Section Semester Instructor Time Location Course Areas
2 Summer 2017 Liu, Aileen
Mansky, Joseph
Shelley, Jonathan
MTTh 4-6 Barrows 166

Book List

Shakespeare, William: The Norton Shakespeare

Other Readings and Media

We have ordered the two-volume paperback set of The Norton Shakespeare, 3rd edition (ed. Stephen Greenblatt et al). If you already own another complete Shakespeare (e.g., The Riverside, The Pelican, the first or second edition of The Norton Shakespeare), you are welcome to use it for this course. Good single-play editions —Signet, Folger, Arden, Oxford World Classics, Pelican—also work.


Note the change in instructor of this course (as of June 20).
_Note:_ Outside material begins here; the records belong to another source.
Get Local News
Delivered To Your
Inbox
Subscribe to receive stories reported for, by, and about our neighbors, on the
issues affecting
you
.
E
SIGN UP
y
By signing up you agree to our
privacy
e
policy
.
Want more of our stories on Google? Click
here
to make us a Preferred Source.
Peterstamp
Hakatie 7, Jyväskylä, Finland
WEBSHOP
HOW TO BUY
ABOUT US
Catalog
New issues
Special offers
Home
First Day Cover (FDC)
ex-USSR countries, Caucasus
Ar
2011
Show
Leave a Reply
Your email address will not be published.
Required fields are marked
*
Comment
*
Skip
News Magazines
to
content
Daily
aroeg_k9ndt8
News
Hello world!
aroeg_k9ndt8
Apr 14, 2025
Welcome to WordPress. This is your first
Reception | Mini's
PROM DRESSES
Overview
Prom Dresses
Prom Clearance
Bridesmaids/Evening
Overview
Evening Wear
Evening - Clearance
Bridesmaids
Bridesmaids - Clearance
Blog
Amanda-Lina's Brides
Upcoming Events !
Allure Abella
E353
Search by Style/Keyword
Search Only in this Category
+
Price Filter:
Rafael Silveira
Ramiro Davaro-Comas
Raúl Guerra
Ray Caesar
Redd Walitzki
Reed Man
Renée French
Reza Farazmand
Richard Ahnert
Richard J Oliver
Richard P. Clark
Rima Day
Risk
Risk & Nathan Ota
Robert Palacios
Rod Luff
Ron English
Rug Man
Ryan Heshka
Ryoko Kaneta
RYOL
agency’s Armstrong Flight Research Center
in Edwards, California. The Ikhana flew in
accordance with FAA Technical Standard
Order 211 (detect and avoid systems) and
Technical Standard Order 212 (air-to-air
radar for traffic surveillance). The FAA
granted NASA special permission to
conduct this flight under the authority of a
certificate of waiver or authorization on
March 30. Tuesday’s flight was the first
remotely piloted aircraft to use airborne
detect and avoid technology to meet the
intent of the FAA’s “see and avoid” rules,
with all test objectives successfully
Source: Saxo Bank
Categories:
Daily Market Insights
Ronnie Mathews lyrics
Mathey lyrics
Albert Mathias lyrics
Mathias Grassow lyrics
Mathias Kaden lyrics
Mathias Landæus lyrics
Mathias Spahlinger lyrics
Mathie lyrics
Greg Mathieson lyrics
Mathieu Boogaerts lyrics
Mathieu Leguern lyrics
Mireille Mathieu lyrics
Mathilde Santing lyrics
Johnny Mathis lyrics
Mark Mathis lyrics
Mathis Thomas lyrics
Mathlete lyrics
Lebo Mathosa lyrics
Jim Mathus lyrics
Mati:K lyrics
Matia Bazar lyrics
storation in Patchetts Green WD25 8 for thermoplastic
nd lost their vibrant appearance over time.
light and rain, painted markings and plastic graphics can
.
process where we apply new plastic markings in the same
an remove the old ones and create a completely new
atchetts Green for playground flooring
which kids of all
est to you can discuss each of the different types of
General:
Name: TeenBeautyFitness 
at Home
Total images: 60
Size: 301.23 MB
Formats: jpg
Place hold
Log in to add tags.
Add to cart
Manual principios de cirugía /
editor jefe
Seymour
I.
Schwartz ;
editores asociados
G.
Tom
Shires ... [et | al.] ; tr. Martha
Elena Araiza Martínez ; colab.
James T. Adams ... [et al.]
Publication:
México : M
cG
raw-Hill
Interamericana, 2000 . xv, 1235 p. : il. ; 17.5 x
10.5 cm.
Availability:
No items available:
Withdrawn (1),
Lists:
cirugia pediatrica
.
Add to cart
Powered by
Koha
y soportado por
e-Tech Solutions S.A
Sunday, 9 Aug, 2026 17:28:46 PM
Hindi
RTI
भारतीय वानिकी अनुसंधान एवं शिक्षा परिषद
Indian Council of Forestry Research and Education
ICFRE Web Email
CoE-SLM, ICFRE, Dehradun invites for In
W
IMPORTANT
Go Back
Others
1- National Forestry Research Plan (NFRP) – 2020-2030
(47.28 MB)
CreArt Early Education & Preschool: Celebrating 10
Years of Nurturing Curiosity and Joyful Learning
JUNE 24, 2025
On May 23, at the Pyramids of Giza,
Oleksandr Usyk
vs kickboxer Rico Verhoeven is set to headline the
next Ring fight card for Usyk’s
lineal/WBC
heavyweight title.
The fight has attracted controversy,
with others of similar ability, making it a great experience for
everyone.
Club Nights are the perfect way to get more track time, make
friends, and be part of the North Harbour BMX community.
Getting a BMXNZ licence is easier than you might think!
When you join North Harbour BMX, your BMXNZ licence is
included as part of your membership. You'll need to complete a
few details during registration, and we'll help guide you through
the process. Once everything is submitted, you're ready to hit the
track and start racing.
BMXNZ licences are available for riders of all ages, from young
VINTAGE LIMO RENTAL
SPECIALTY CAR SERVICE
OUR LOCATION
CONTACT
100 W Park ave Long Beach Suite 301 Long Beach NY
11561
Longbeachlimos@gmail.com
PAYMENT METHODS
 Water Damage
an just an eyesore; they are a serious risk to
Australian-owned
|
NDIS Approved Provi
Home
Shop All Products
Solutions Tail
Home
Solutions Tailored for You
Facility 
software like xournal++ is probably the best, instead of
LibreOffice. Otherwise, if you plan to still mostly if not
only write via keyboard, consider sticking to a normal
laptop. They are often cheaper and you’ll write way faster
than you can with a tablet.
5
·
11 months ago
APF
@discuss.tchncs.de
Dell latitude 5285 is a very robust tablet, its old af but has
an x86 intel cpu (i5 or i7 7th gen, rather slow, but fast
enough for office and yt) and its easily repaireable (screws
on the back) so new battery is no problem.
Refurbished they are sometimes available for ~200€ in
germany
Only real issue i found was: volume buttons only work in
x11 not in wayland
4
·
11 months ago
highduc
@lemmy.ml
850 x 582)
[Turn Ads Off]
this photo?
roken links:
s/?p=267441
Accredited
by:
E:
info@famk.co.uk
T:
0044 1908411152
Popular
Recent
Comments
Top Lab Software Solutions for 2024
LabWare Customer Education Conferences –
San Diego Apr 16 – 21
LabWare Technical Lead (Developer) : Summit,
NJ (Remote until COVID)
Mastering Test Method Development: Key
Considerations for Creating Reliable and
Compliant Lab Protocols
                                                                Methinks I see these things with parted eye,                                                                                                                                                                                              When everything seems double. (A Midsummer Night's Dream, IV.i.187-8)

Michael Barbaro: Why can this story be interpreted to fit so many different political moments? What is it about this play that makes it so malleable?

Michael Cooper: Well, one of the brilliant things about this play is that Shakespeare doesn't tell you what to think exactly. It's never quite clear, to what extent is he sympathizing with the conspirators, or condemning them? To what extent is he condemning Julius Caesar, or sympathizing with him? He puts enough on both sides of every matter, that it's really fertile ground if you're a director who wants to impose a new look on it, and directors have done this brilliantly for almost a century now. (The Daily, Thursday, June 15, 2017)

For 400 years, Shakespeare's plays have been interpreted, reinterpreted, and reinterpreted again by theater companies, movie directors, audiences, readers, and writers. This class focuses on a selection of works from Shakespeare's entire career. One issue we will focus on is the famously, endlessly, bottomlessly open-ended nature of the plays. What makes them so? What's the effect? A tentative reading list includes The Comedy of Errors, A Midsummer Night's Dream, The Merchant of Venice, Julius Caesar, Henry IV Part 1, Othello, The Winter's Tale, and The Tempest. We will also screen clips from stage and film productions of the plays.

Course Requirements: Two short essays and a final exam.

This course will be taught in Session D, from July 3 to August 10.